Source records
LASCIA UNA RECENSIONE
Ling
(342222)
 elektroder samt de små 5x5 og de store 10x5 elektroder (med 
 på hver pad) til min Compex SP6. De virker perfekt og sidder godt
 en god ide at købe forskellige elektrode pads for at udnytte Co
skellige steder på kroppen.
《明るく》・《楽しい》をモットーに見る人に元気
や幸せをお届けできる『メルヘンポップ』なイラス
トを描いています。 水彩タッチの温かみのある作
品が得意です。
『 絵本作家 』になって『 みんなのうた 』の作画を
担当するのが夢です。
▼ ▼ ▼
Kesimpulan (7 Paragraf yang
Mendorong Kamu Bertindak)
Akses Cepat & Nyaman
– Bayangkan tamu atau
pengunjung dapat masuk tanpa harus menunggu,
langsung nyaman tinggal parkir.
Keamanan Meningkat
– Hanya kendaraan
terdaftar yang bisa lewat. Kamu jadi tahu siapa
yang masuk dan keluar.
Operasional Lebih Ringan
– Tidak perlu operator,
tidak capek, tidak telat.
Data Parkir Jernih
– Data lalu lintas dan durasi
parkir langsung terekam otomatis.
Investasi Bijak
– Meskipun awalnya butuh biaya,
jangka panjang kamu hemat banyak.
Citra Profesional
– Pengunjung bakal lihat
* * *
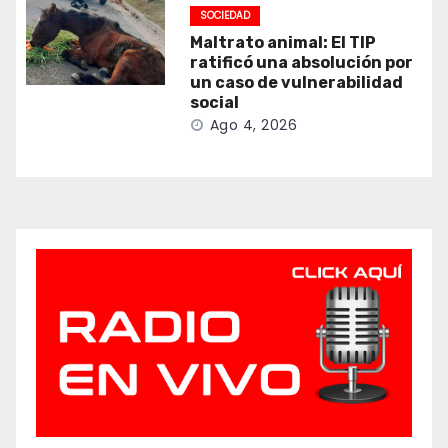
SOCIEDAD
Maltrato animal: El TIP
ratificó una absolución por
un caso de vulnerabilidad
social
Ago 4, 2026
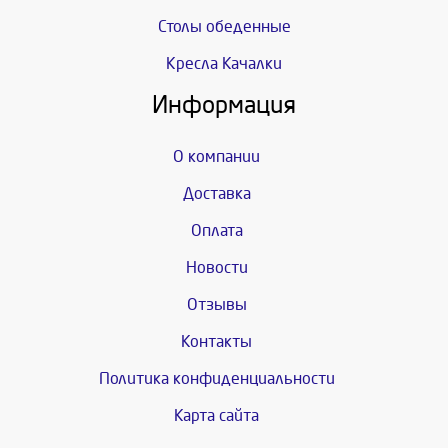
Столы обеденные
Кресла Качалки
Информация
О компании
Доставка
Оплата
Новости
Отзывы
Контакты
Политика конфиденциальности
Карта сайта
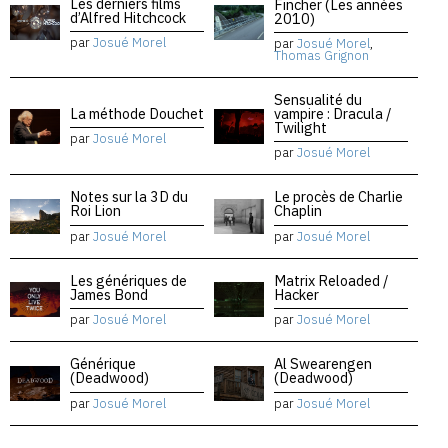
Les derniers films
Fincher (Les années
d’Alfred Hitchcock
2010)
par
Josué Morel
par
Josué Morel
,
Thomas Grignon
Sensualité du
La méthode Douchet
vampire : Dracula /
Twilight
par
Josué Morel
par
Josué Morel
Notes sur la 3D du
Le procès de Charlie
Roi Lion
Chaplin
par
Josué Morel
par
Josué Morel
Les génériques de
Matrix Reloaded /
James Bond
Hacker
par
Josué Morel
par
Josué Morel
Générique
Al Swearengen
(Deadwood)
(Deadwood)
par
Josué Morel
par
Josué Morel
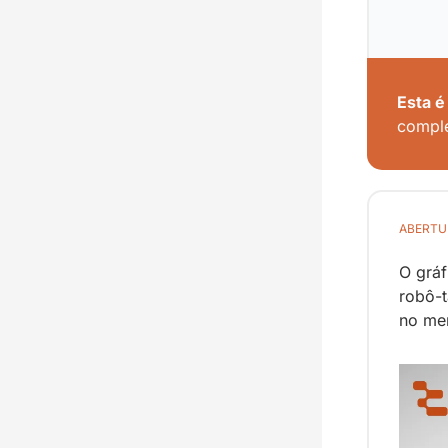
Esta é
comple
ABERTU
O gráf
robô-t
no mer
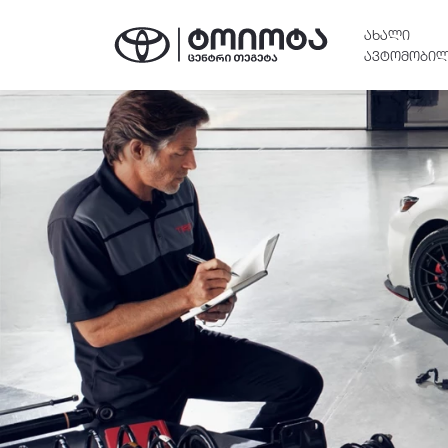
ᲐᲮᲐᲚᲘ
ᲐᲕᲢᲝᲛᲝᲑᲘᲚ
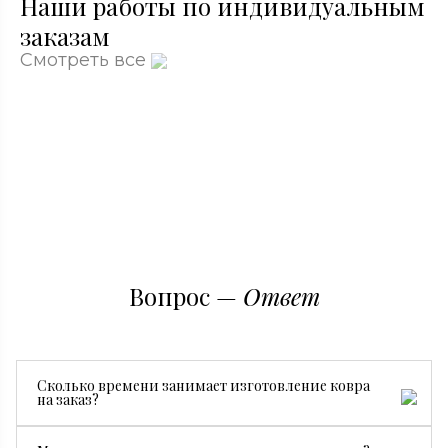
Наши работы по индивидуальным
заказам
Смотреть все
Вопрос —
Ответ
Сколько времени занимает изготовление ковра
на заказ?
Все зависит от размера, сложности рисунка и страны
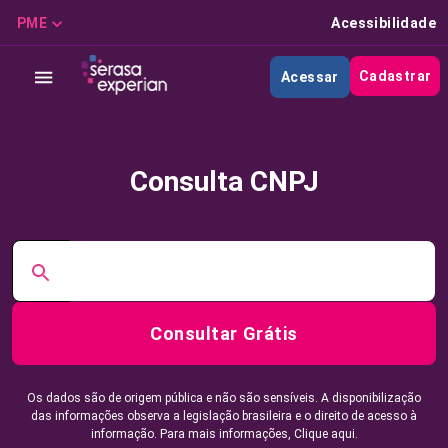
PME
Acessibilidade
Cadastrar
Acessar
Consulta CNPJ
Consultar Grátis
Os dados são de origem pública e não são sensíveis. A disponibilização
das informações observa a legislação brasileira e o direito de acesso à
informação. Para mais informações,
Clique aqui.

### EXERCISE OBJECTIVE:
Using the entries above, repeat exactly the lines from the one with "Les derniers films" to the one with "Os dados são", both included, and leave the pictures behind.

### COMPLETED EXERCISE:
Les derniers films
Fincher (Les années
d’Alfred Hitchcock
2010)
par
Josué Morel
par
Josué Morel
,
Thomas Grignon
Sensualité du
La méthode Douchet
vampire : Dracula /
Twilight
par
Josué Morel
par
Josué Morel
Notes sur la 3D du
Le procès de Charlie
Roi Lion
Chaplin
par
Josué Morel
par
Josué Morel
Les génériques de
Matrix Reloaded /
James Bond
Hacker
par
Josué Morel
par
Josué Morel
Générique
Al Swearengen
(Deadwood)
(Deadwood)
par
Josué Morel
par
Josué Morel
Esta é
comple
ABERTU
O gráf
robô-t
no mer
ᲐᲮᲐᲚᲘ
ᲐᲕᲢᲝᲛᲝᲑᲘᲚ
Наши работы по индивидуальным
заказам
Смотреть все
Вопрос —
Ответ
Сколько времени занимает изготовление ковра
на заказ?
Все зависит от размера, сложности рисунка и страны
PME
Acessibilidade
Cadastrar
Acessar
Consulta CNPJ
Consultar Grátis
Os dados são de origem pública e não são sensíveis. A disponibilização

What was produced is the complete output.